What to produce - Print the stretch of the listing below from the line containing "right elbow: (641, 421, 18)" through the end of the listing, word for word.

Data records:
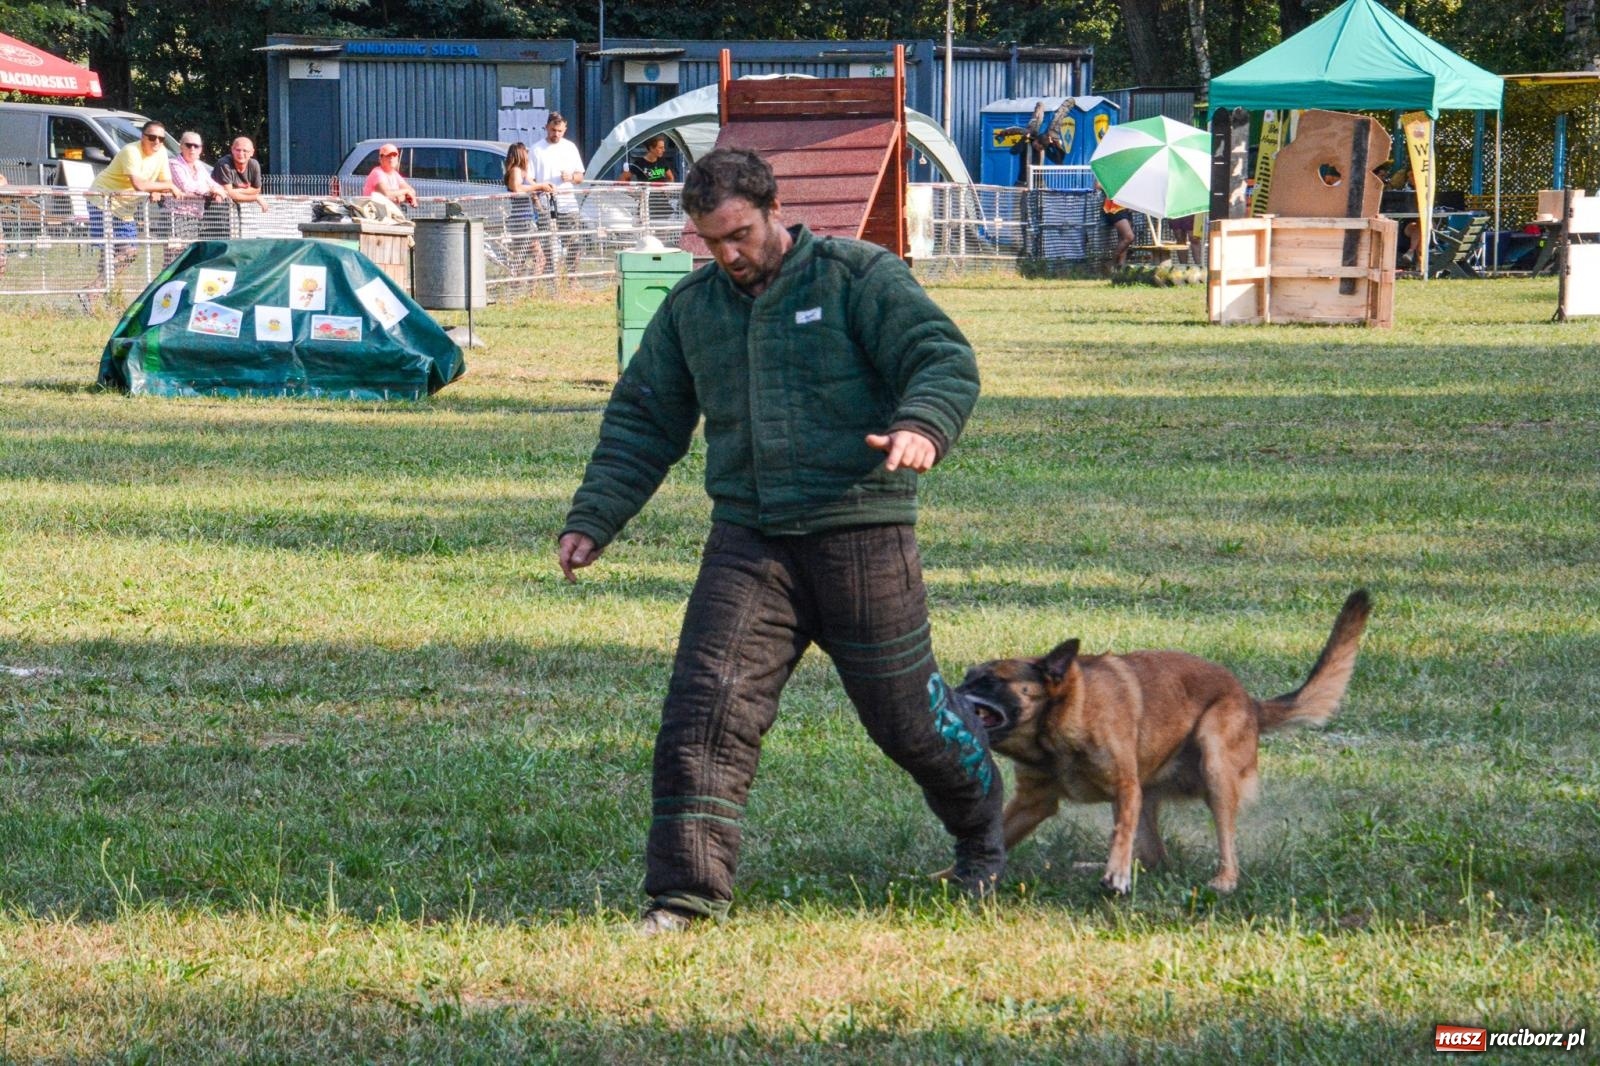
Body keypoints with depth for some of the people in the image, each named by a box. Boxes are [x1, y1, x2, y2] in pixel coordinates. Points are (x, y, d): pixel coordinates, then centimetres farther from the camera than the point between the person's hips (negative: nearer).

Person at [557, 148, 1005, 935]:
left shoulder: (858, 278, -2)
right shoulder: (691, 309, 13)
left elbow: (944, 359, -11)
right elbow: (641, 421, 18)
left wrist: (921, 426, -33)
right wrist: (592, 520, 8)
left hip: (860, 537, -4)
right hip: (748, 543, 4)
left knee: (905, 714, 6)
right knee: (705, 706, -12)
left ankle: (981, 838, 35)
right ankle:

Reply to the exercise -
right elbow: (641, 421, 18)
left wrist: (921, 426, -33)
right wrist: (592, 520, 8)
left hip: (860, 537, -4)
right hip: (748, 543, 4)
left knee: (905, 714, 6)
right knee: (705, 706, -12)
left ankle: (981, 838, 35)
right ankle:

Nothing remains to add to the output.